The smart exhibitor no longer relies on intuition and experience as the primary tools for predicting tradeshow success. Instead, the smart exhibitor relies on scientific measurement to maintain success.
The recent EXHIBITOR2013 tradeshow offered several educational sessions to teach exhibitors how to measure their success and help ensure that their operating budgets as well as bottom lines grow rather than shrink over time. When revenues shrink, a lot of firms will cut back on their exhibiting budgets and, at times, eliminate it altogether.
“Too often, exhibiting is considered [an] obligatory event and is not focused on the company plan,” said Jerry Gerson, senior corporate training associate of Marketech 360. “They don’t see the value of one of the most important business and marketing tools ever invented.”
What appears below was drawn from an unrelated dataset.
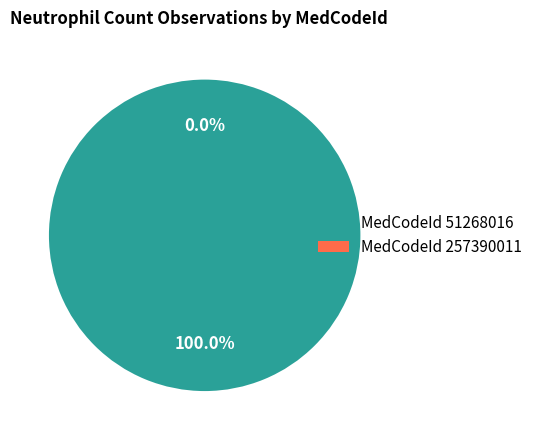

The 257390011 slice represents 0% of the pie. True or false?

True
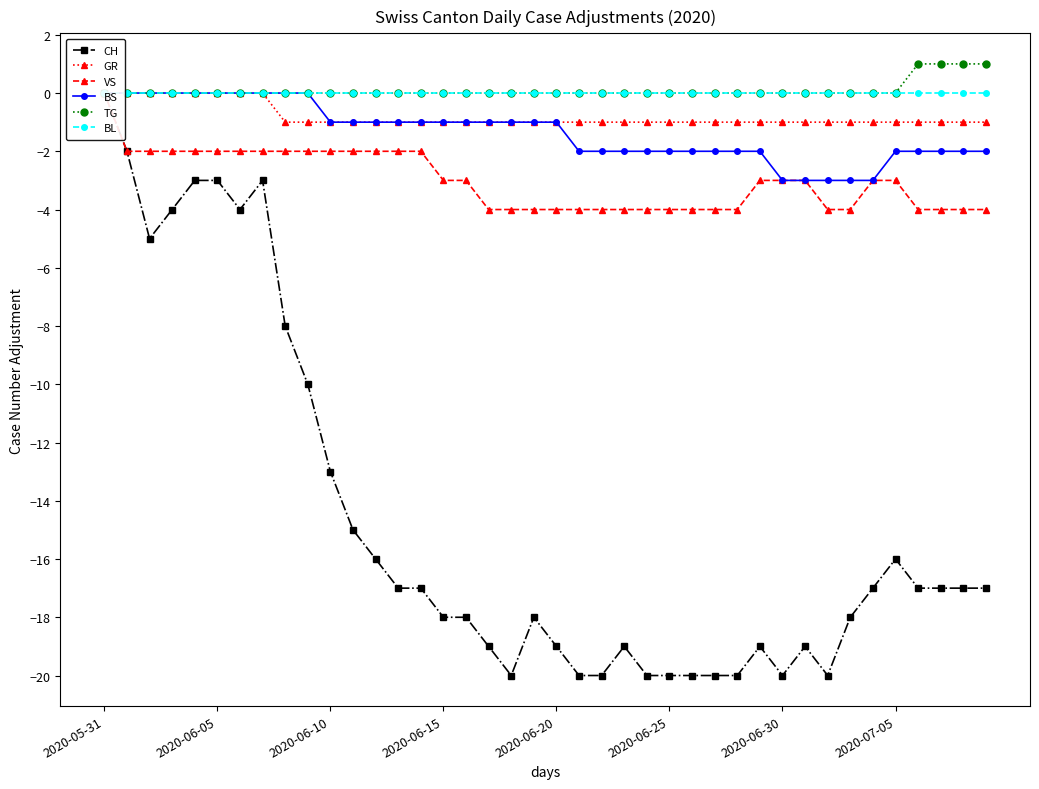

What is the approximate value of BS at 29?

-2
One of the reasons why the value may not be obvious is that, too often, “fuzzy objectives” are created to determine the success of tradeshows throughout the year rather than specific, measureable goals that can be quantified and presented to those in charge of marketing budgets.
“There is a difference between a goal and an objective,” said Gerson. “A goal is what we intend to accomplish, a place in the process where we want to be. An objective is what we must do to get the expected outcome.”
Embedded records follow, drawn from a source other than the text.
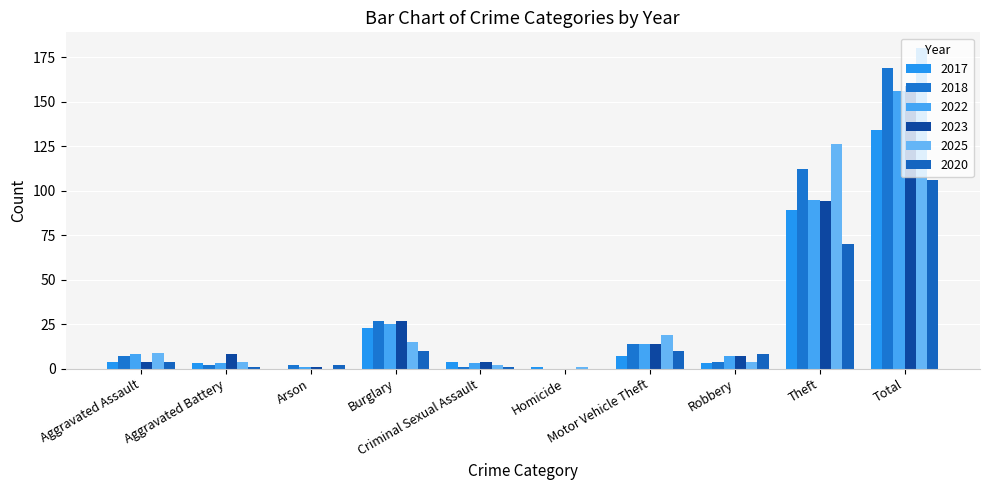

Between Total and Arson, which is larger?

Total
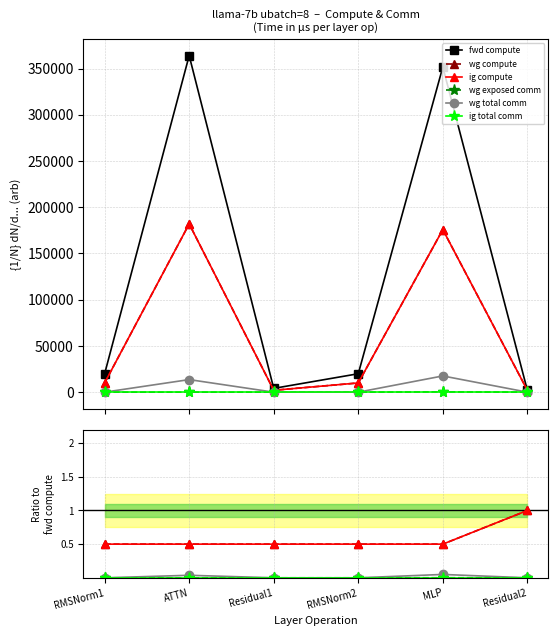

Reading right to left, what are all the values shown in this chart?

fwd compute: Residual2=2048.0	MLP=351633.4	RMSNorm2=19922.9	Residual1=4096.0	ATTN=363986.9	RMSNorm1=19922.9
wg compute: Residual2=1.0	MLP=0.5	RMSNorm2=0.5	Residual1=0.5	ATTN=0.5	RMSNorm1=0.5
ig compute: Residual2=1.0	MLP=0.5	RMSNorm2=0.5	Residual1=0.5	ATTN=0.5	RMSNorm1=0.5
wg exposed comm: Residual2=0.0	MLP=0.0	RMSNorm2=0.0	Residual1=0.0	ATTN=0.0	RMSNorm1=0.0
wg total comm: Residual2=0.0	MLP=0.0	RMSNorm2=0.0	Residual1=0.0	ATTN=0.0	RMSNorm1=0.0
ig total comm: Residual2=0.0	MLP=0.0	RMSNorm2=0.0	Residual1=0.0	ATTN=0.0	RMSNorm1=0.0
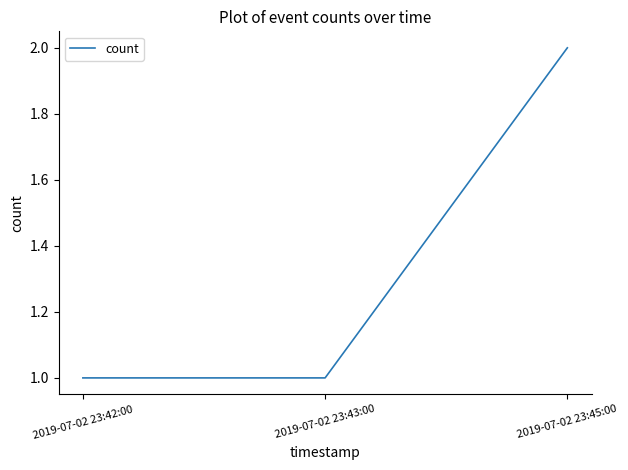

How many lines are shown in the chart?

1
To move from a fuzzy objective to a measurable one, Gerson suggests establishing a goal, such as: “To show the market our system is the best.” While the objective is fuzzy, it becomes measurable when asking and answering these additional words: “… by doing what?”
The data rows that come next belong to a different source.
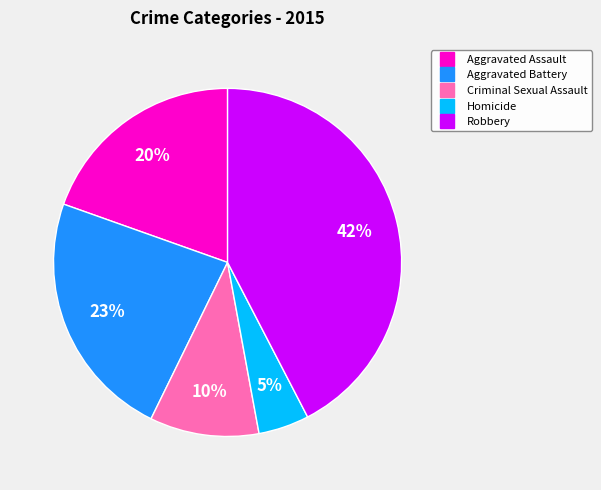

How many slices are in this pie chart?

5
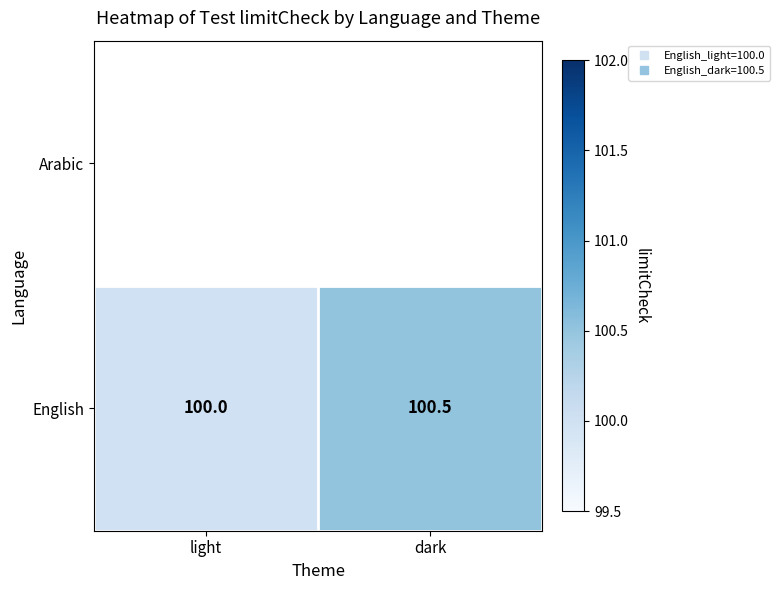

The English series shows 60.4 at dark. True or false?

False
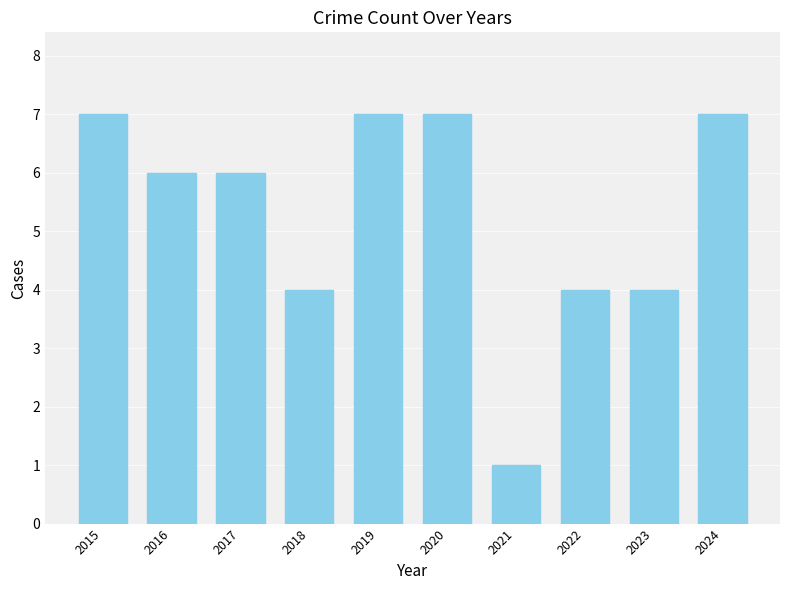

Reading left to right, list all the values displayed in this chart.

7	6	6	4	7	7	1	4	4	7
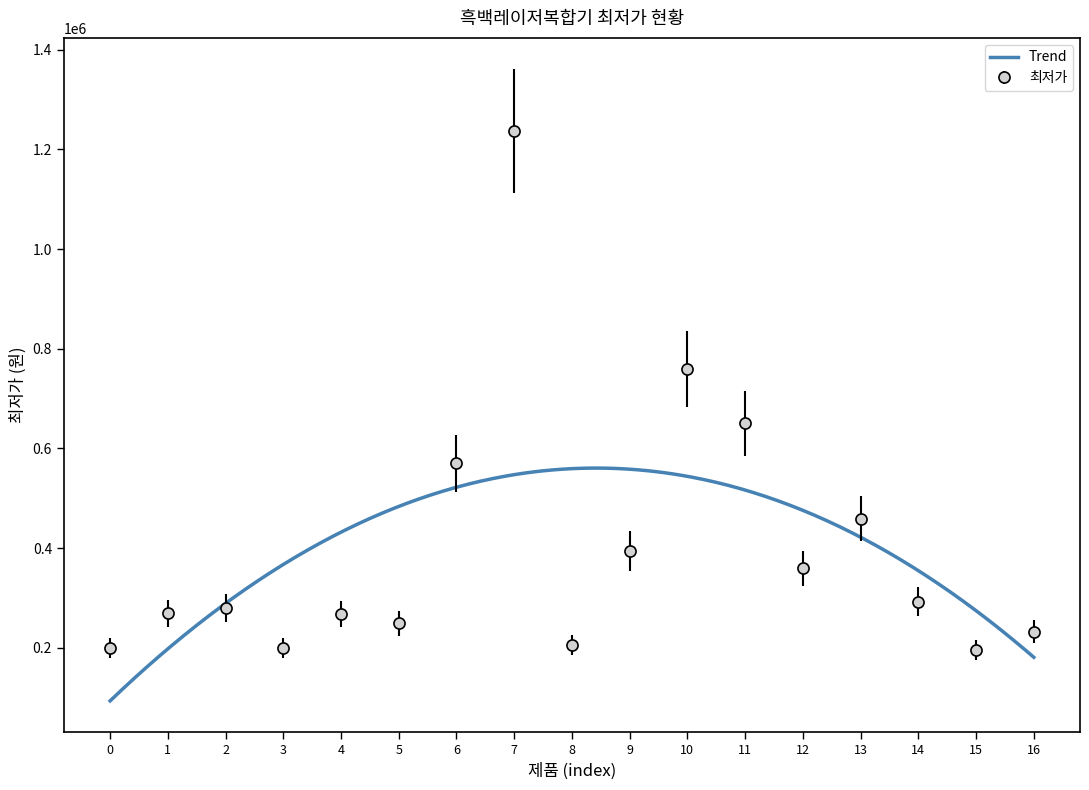

What is the sum of all values?

6815120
“Exhibit staff must clearly understand the end-game – the strategy and execution and how the objective will be evaluated,” said Gerson. “Fuzzy, broad brushstroke statements, like ‘Launch our new product’ are not game-plan objectives.”
Gerson suggests exhibitors engage a five-point plan for creating and communicating measurable objectives to demonstrate the value and success of tradeshows.
The first step is to involve all stakeholders, such as staff involved in marketing, sales, product development and senior management, to participate in establishing measurable objectives to better determine which product or concept is the primary feature and which tradeshow marketing efforts must be focused. The next step is to avoid allowing tactics to get in the way of the overall strategy for a tradeshow. Tactics, which Gerson defines as paths of action and implementation to realize a goal, must be part of an overall strategy in a thought-out, planned initiative for tradeshow success.
Once the strategy is in place, step three requires determining the goal and targeted audience for the tradeshow to be a measurable success.
“This tells us what we must accomplish and why, and with whom we must accomplish it,” said Gerson.
The fourth step is to set the critical lessons for the target audience that fits with the company’s sales goals and marketing plan. Doing so requires knowing what the target needs to learn, how the learning will be done while exhibiting and which staff to include to make it happen during a tradeshow.
Exhibitors must be specific about the critical lessons they intend to impart during a tradeshow and know what is the value to the potential customer, which key words need to be used to convey the value, and how and where the message will appear, according to Gerson. All the while keeping in mind that the expected result of the tradeshow efforts will help determine the messaging necessary for conveying the critical lessons.
Finally, exhibitors must establish quantifiable objectives that easily can be measured to demonstrate the value and success of a tradeshow exhibit. The number of qualified leads, demonstrations done during the tradeshow, pre-show versus post-show brand awareness and similar objectives all can be measured or determined through surveys in order to demonstrate value and potential success of a tradeshow experience, which can help protect or even grow marketing budgets for future tradeshows.